Danish artist Jens Haaning recently unveiled his latest work. It was commissioned with the understanding that he would use $84,000 in dollar bills provided by a museum in its creation, but it turned out to consist of two completely white canvases titled “Take The Money And Run.”
Per CBS, Haaning was brought on to remake two of his older pieces, “An Average Danish Annual Income” and “An Average Austrian Annual Income,” which “both used actual cash to show the average incomes of the two countries.” Haaning was provided “bank notes to use in the work” in the form of $84,000 USD on top of his commission. The artist’s contract stipulates that the $84K in dollars doesn’t belong to him and has to be returned at the end of the exhibition early next year.

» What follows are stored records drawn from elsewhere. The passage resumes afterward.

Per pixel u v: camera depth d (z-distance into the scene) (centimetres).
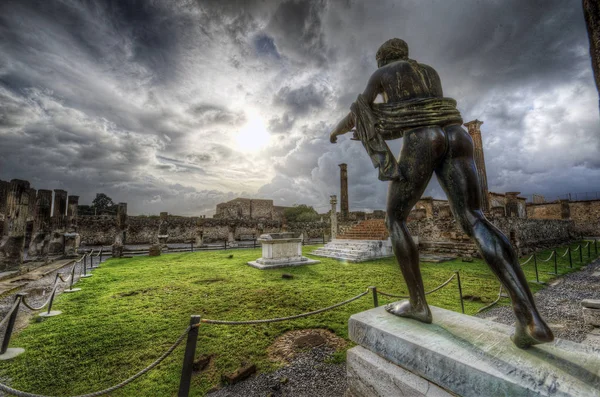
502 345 158
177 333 369
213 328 388
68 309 475
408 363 168
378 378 183
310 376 274
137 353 315
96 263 1092
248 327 391
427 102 195
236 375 265
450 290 608
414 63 212
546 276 753
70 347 329
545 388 117
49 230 1280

Kunsten Museum Of Modern Art’s director Lasse Andersson says Haaning told him via email that instead of recreating old work, he’d made something new called “Take The Money And Run.” Then he delivered the blank canvases, no cash included, and Andersson says he thought it was funny and interesting but that it also gave the Kunsten Museum “a bit of a wake up call as everyone [now] wonders where did the money go.”
Haaning issued a press release saying that “the artwork is essentially about the working conditions of artists” and meant to make “a statement saying that we also have the responsibility of questioning the structures that we are part of.”

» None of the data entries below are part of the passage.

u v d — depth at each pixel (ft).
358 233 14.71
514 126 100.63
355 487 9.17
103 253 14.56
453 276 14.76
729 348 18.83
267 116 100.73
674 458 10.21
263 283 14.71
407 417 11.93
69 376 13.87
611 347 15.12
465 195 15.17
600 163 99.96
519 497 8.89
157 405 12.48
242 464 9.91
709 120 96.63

“... If these structures are completely unreasonable, we must break with them,” he writes.
For his part, Andersson says Haaning “hasn’t broken any contract yet” and still has until January 16th, 2022 to return the $84,000 USD given to him for use in the piece.
In a time when some artists are doing shit like selling NFT JPEGs in an effort to erode both the viability of our planet’s future and the long-term health of the art world, it’s sort of refreshing to see some good old-fashioned statement-making/trolling on par with a banana taped to a gallery wall.